→ **Problem requirements**
For the entries below, count the lines that contain the word "depth" and reply with that number only.

━━━ Data provided ━━━

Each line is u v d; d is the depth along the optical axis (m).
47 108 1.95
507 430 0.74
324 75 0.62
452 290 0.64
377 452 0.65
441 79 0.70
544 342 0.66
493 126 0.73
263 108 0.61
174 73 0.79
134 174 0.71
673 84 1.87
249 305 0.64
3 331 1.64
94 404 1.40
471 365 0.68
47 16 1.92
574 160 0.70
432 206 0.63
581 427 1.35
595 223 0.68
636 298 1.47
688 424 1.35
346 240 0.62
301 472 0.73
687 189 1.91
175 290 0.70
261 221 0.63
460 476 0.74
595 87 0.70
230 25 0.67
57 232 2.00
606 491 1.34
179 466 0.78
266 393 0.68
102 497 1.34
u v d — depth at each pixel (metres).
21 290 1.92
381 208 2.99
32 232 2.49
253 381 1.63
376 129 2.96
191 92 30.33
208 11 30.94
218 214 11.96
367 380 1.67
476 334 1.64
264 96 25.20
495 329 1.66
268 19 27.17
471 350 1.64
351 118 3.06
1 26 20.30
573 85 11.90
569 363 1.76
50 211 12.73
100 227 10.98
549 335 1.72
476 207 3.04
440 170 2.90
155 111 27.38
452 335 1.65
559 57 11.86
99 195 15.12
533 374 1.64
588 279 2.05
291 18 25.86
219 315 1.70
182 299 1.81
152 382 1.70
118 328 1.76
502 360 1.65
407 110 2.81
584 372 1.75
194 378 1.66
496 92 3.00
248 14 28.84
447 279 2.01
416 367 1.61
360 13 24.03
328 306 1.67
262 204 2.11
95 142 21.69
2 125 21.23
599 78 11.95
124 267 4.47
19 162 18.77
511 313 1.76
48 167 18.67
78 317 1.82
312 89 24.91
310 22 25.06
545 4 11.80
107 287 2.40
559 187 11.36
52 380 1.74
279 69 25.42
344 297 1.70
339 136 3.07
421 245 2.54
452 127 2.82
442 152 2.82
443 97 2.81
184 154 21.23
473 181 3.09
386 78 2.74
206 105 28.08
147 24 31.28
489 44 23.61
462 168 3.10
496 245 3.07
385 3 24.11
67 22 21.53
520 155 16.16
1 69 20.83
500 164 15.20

━━━

→ **Task result**
2